Lastly, avoid the myths of weight loss. They will only increase risk of learned helplessness and decrease confidence.


Cemalcilar, Z., Canbeyli, R., & Sunar, D. (2003). Learned helplessness, therapy, and personality traits: An experimental study. Journal of Social Psychology, 143(1), 65-81.

Buckworth, J., & Dishman, R. K. (2002). Exercise psychology. Champaign, IL: Human Kinetics.

Danish, S. J., Petitpas, A. J., & Hale, B. D. (1992). A developmental-educational interventional model of sport psychology. The Sport Psychologist 6, 400-415.

Dweck, C. S., Davidson, W., Nelson, S., & Enna, B. (1978). Sex differences in learned helplessness: II. The contingencies of evaluative feedback in the classroom and III. An experimental analysis. Development Psychology, 14, 268-275.

Fisher, A. C. (1999). Counseling for improved rehabilitation adherence. In R.  Ray &  D. M. Wiese-Bjornstal (Eds.), Counseling in Sports Medicine (pp. 275-292). Champaign, IL: Human Kinetics.
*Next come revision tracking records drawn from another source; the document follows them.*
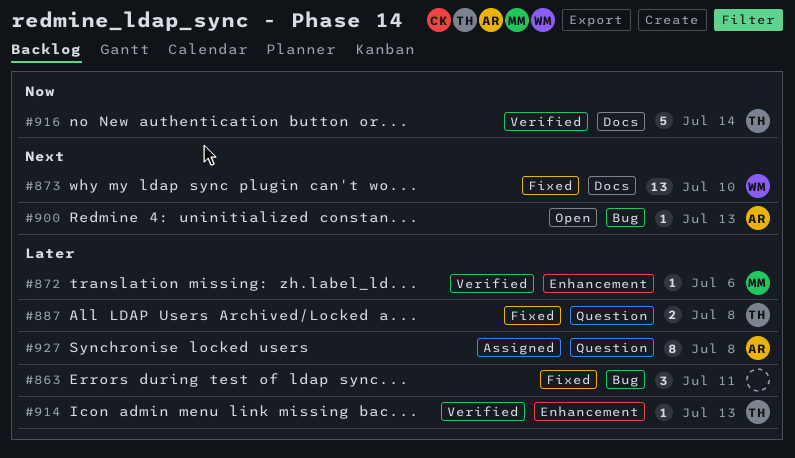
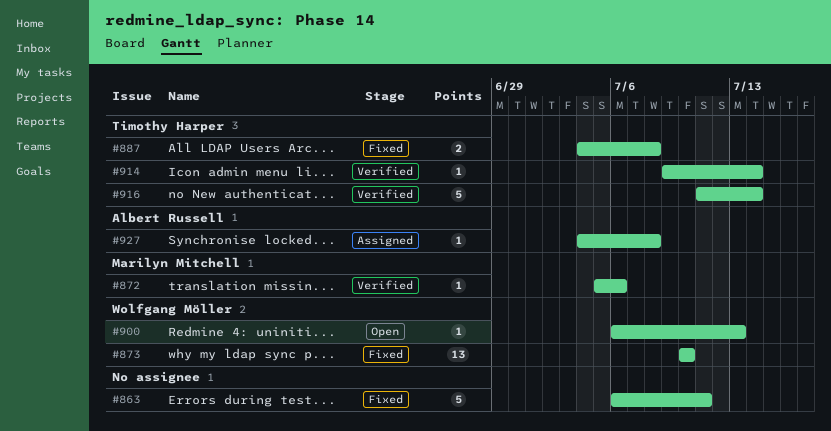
#863, estimate: 3 -> 5
#900, owner: Albert Russell -> Wolfgang Möller
#914, due: Jul 13 -> Jul 14
#927, estimate: 8 -> 1

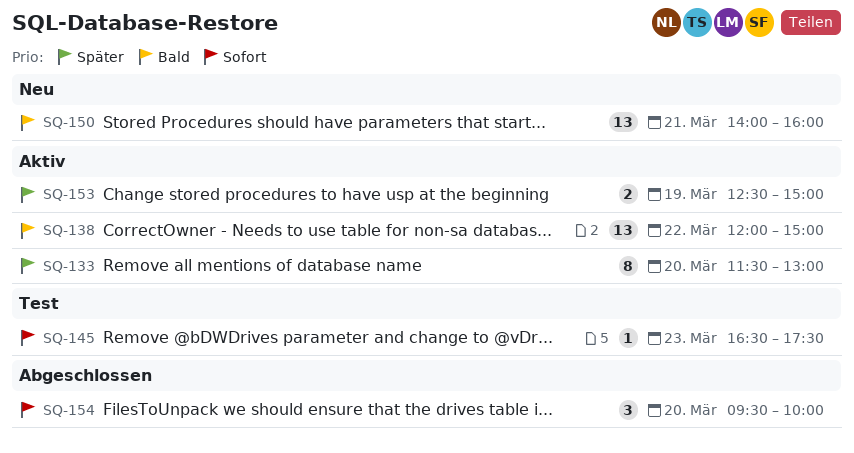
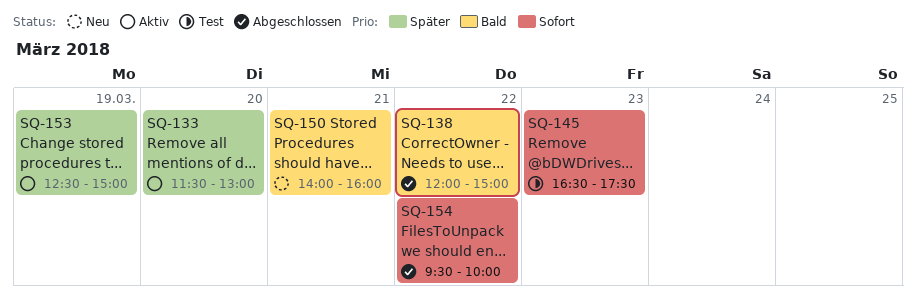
SQ-138, status: Aktiv -> Abgeschlossen
SQ-154, day: Mar 20 -> Mar 22

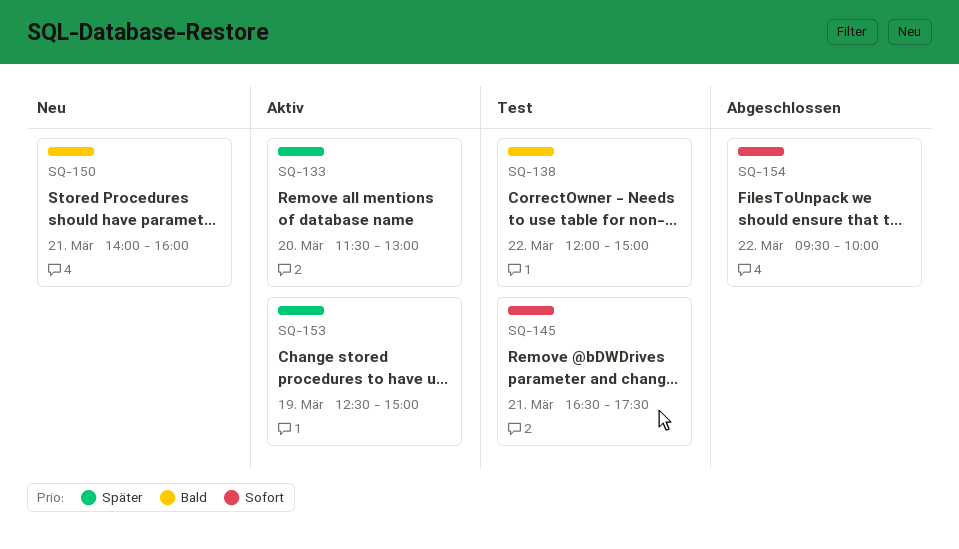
SQ-138, status: Abgeschlossen -> Test
SQ-145, day: Mar 23 -> Mar 21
Prapavessis, H., & Carron, A. V. (1988). Learned helplessness in sport. Sport Psychologist, 2(3), 189-201.

Seligman, M. E. P. (1975). Learned helplessness: Depression, development and death. W. H. Freeman: New York.

Stipek, D. E. P. (1988). Motivation to learning. Allyn & Bacon: Boston.

Weisenberg, M., Gerby, Y., & Mikulincer, M. (1993). Aerobic exercise and chocolate as means for reducing learned helplessness. Cognitive Therapy & Research, 17(6), 579-592.